That did not sit very well with a West Virginia team that was a rough and tumble bunch.
“I can remember how upset we were to a point where we went and physically destroyed Syracuse,” Woodeshick said, recalling total dominance in the second half of a 17-6 victory.
Woodeshick, who had come out of the coal mines around Wilkes-Barre, Pa., to come to West Virginia, was somewhat of an excitable sort in those days, once recalling how, before games, he used to enter the weight room wearing a pair of plastic goggles.
“It gave me a feeling of superiority. I felt like some super-human from outer space,” he said.
The same kind of feeling he had down in Sunnyside when he was punching out parking meters.
“I loved to put a dime in them and give them my best forearm shot. They would be on an hour for days,” he once explained.
See, the thing is, it really didn’t take much for Woodeshick to get too fired up about anything, especially a football game.
Corum’s halftime revelation of the stolen property was proof of that.
“In retrospect, I say to myself, why did I get so teed off? I didn’t have anything in my wallet anyway. No money, no valuables,” Woodeshick said.
That made it even more unbelievable, a few years back, when out of the blue his stolen wallet was returned to him.
“I couldn’t believe it. They found my wallet and sent it back to me and, know what, the only thing I did have in my wallet was a picture of my girlfriend, who I broke up with anyway,” he said, laughing at the thought.
In those days you didn’t know where inspiration might come from.
“There was a time he used a newspaper article to inspire us,” Woodeshick remembered, speaking of Coach Corum. “Before a Pitt game, there was an article where they referred to us as ‘Pennsylvania garbage.’ They meant we had a lot of kids on the team from Pennsylvania who had been rejected by Pitt and went to WVU.”
That didn’t sit well with the West Virginia team, either, especially since the brother of Paul Martha, a Pitt immortal, was playing at WVU.
“We beat the crap out of Pitt,” Woodeshick recalled.
And he had probably his finest game at WVU in the 15-8 victory, rushing for 89 yards on 10 carries.
Woodeshick was known more for his toughness than his running ability at WVU, although he was a good runner despite never gaining 500 yards in a season.
“At WVU we ran the T-formation. We had three running backs and we threw considerably my senior year,” he explained. “My per-carry average was there, but I didn’t get to run enough.”
Once he got a chance to carry the ball in the NFL with the Philadelphia Eagles, he made his mark, gaining 947 yards in one season, narrowly missing 1,000 … and, yes, there’s a story to go with that.

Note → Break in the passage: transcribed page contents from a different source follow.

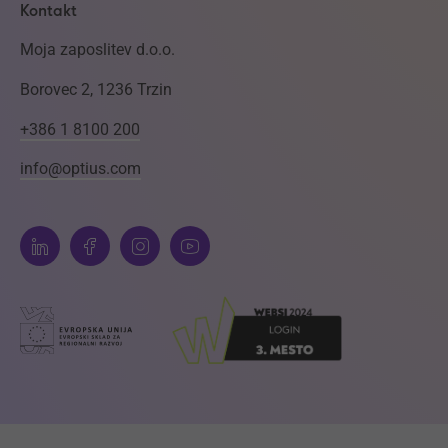
Kontakt
Moja zaposlitev d.o.o.
Borovec 2, 1236 Trzin
+386 1 8100 200
info@optius.com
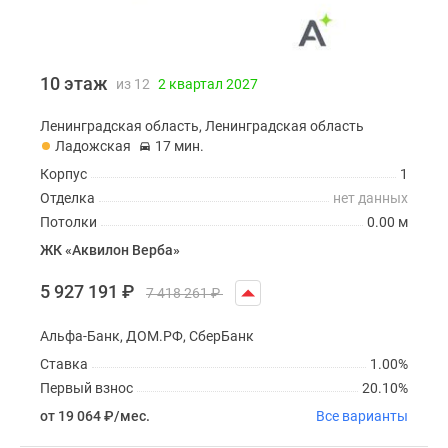
10 этаж
из 12
2 квартал 2027
Ленинградская область, Ленинградская область
Ладожская
17 мин.
Корпус
1
Отделка
нет данных
Потолки
0.00 м
ЖК «Аквилон Верба»
5 927 191
₽
7 418 261
₽
Альфа-Банк, ДОМ.РФ, СберБанк
Ставка
1.00%
Первый взнос
20.10%
от 19 064
₽
/мес.
Все варианты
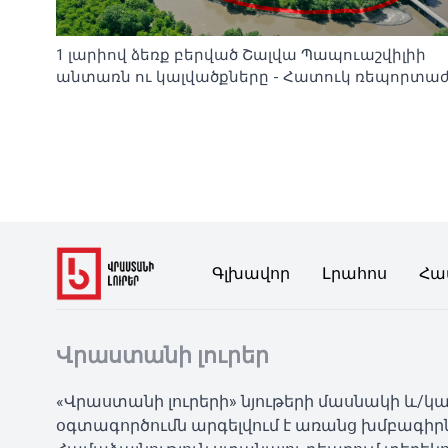
1 լարիով ձեռք բերված Շալվա Պապուաշվիլիի
անտառն ու կալվածքները - Հատուկ ռեպորտա
Գլխավոր
Լրահոս
Հա
Վրաստանի լուրեր
«Վրաստանի լուրերի» նյութերի մասնակի և/
օգտագործումն արգելվում է առանց խմբագիր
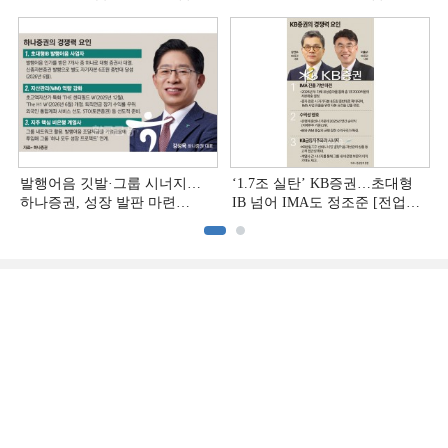
추격하는 은행계 증권사 (4)]
발행어음 깃발·그룹 시너지…
‘1.7조 실탄’ KB증권…초대형
하나증권, 성장 발판 마련
IB 넘어 IMA도 정조준 [전업계
[전업계 추격하는 은행계
추격하는 은행계 증권사 (2)]
증권사 (3)]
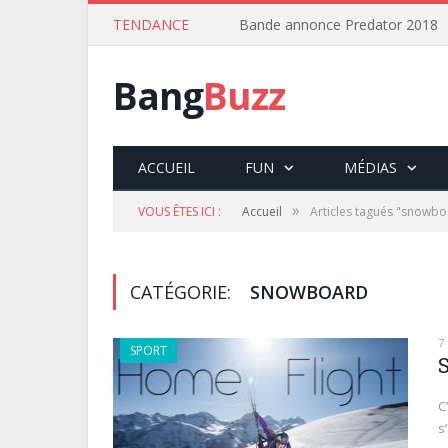
TENDANCE
Bande annonce Predator 2018
Bang
Buzz
ACCUEIL
FUN
MÉDIAS
»
VOUS ÊTES ICI :
Accueil
Articles tagués "snowbo
CATÉGORIE:
SNOWBOARD
7
SPORT
S
C
s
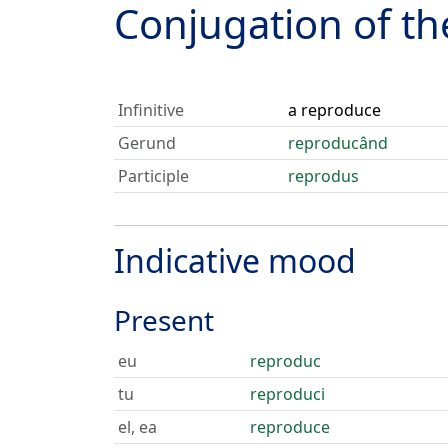
Conjugation of t
Infinitive
a reproduce
Gerund
reproducând
Participle
reprodus
Indicative mood
Present
eu
reproduc
tu
reproduci
el, ea
reproduce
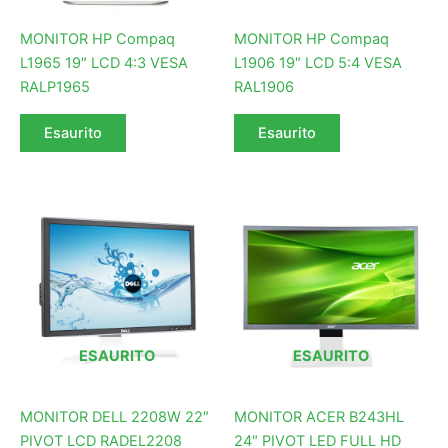
MONITOR HP Compaq
MONITOR HP Compaq
L1965 19″ LCD 4:3 VESA
L1906 19″ LCD 5:4 VESA
RALP1965
RAL1906
Esaurito
Esaurito
ESAURITO
ESAURITO
MONITOR DELL 2208W 22″
MONITOR ACER B243HL
PIVOT LCD RADEL2208
24″ PIVOT LED FULL HD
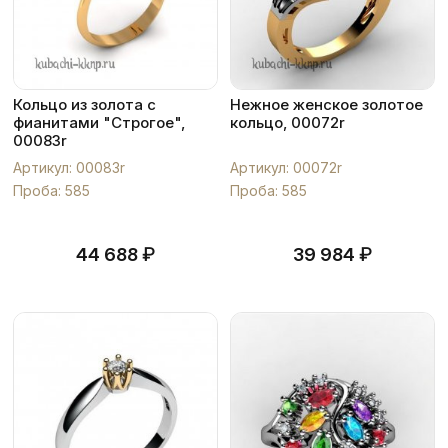
Кольцо из золота с
Нежное женское золотое
фианитами "Строгое",
кольцо, 00072r
00083r
Артикул: 00083r
Артикул: 00072r
Проба: 585
Проба: 585
₽
₽
44 688
39 984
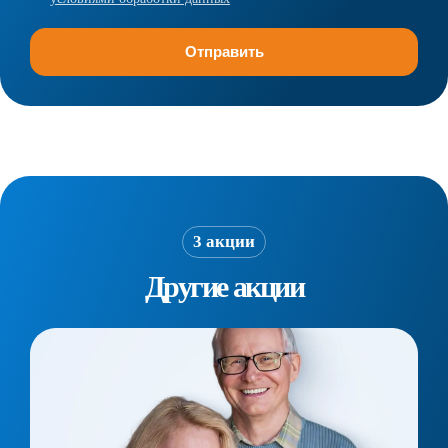
3 акции
Другие акции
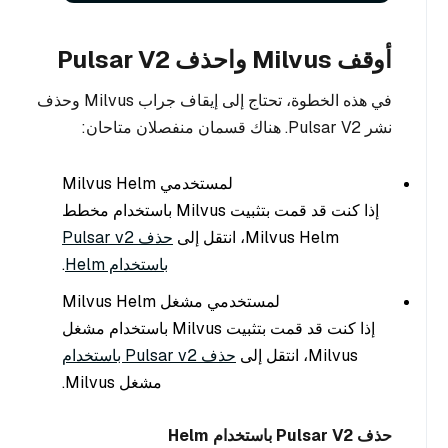
أوقف Milvus واحذف Pulsar V2
في هذه الخطوة، تحتاج إلى إيقاف جراب Milvus وحذف
نشر Pulsar V2. هناك قسمان منفصلان متاحان:
لمستخدمي Milvus Helm
إذا كنت قد قمت بتثبيت Milvus باستخدام مخطط
Milvus Helm، انتقل إلى
حذف Pulsar v2
باستخدام Helm
.
لمستخدمي مشغل Milvus Helm
إذا كنت قد قمت بتثبيت Milvus باستخدام مشغل
Milvus، انتقل إلى
حذف Pulsar v2 باستخدام
مشغل Milvus.
حذف Pulsar V2 باستخدام Helm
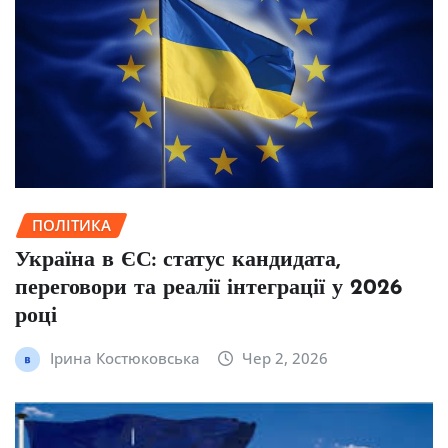
ПОЛІТИКА
Україна в ЄС: статус кандидата,
переговори та реалії інтеграції у 2026
році
Ірина Костюковська
Чер 2, 2026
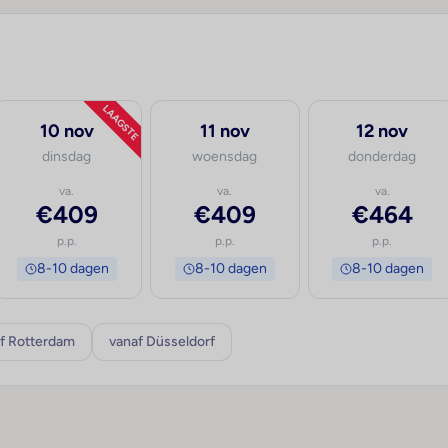
LAAGSTE
10 nov
11 nov
12 nov
dinsdag
woensdag
donderdag
va.
va.
va.
€409
€409
€464
p.p.
p.p.
p.p.
8-10 dagen
8-10 dagen
8-10 dagen
f Rotterdam
vanaf Düsseldorf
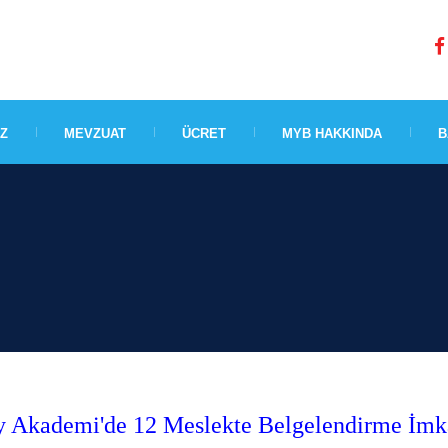
IZ
MEVZUAT
ÜCRET
MYB HAKKINDA
B
y Akademi'de 12 Meslekte Belgelendirme İmk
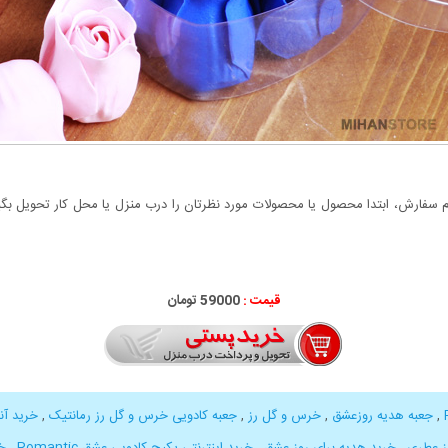
سفارش، ابتدا محصول یا محصولات مورد نظرتان را درب منزل یا محل کار تحویل بگیری
قیمت :
000
59
تومان
,
جعبه هدیه روزعشق
,
خرس و گل رز
,
جعبه کادویی خرس و گل رز رمانتیک
,
خرید آن
ز عطری
,
خرید هدیه برای روز عشق
,
خرید اینترنتی پکیج کادویی عشق Romantic
,
خ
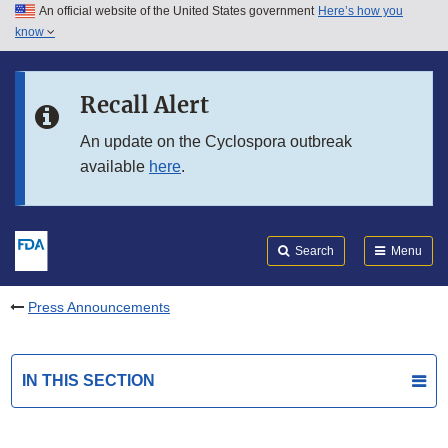
An official website of the United States government
Here’s how you
Skip to main content
know
Search
Submit
FDA
Skip to FDA Search
Recall Alert
Skip to in this section menu
An update on the Cyclospora outbreak
available
here
.
Skip to footer links
Search
Menu
Press Announcements
IN THIS SECTION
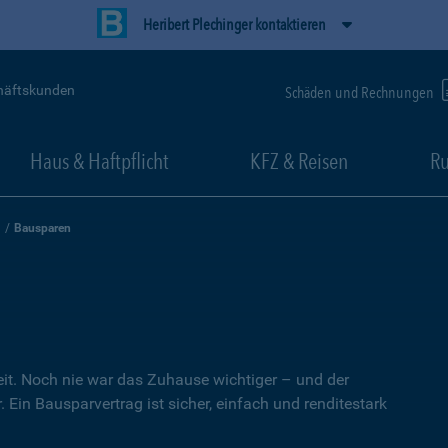
Heribert Plechinger kontaktieren
häftskunden
Schäden und Rechnungen
Haus & Haftpflicht
KFZ & Reisen
Ru
Bausparen
heit. Noch nie war das Zuhause wichtiger – und der
 Ein Bausparvertrag ist sicher, einfach und renditestark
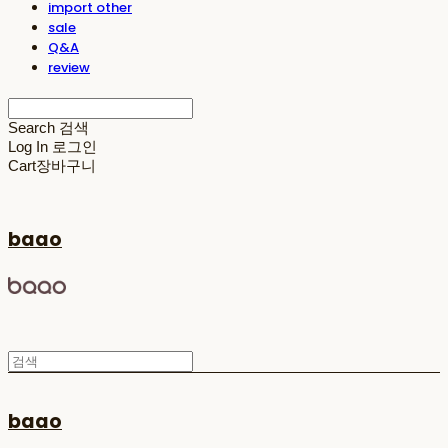
import other
sale
Q&A
review
Search
검색
Log In
로그인
Cart
장바구니
baao
baao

On the last play before the half against the Chicago Bears, he broke open on a trap play behind a great block by All-Pro tackle Bob Brown and went 60 yards for a touchdown, only to have it called back for holding 10 yards behind the play by the other tackle Lane Howell, costing him the 1,000-yard season.
Woodeshick had every intention of attending Penn State, which was in his backyard, until running into WVU coach Pappy Lewis. He was sold immediately, but it played a role in his professional career.
He graduated when the AFL and NFL were in competition and signed with the Buffalo Bills of the AFL for a bonus of $1,250 and a salary of $9,500 before the draft, then also signed with the Eagles for a $2,000 bonus and salary of $12,500 after being drafted by the Eagles.
“I let my father and all my friends down by going to West Virginia. I wasn’t going to go to Buffalo when Philadelphia was in my back yard,” he explained. “I’d been a fan all my life. My two favorite teams in the NFL and the AFL were Buffalo and the Eagles, and that’s the two teams who drafted me. I always felt if I had failed, the Bills would have an interest in me, but if I failed at Buffalo, the NFL wouldn’t be interested in me.”
Woodeshick had a long and solid NFL career, then went on to a varied life that included owning restaurants, working in the stock market, broadcasting and marketing for casinos … which isn’t bad for a kid who wanted nothing more than to graduate the school of forestry at WVU.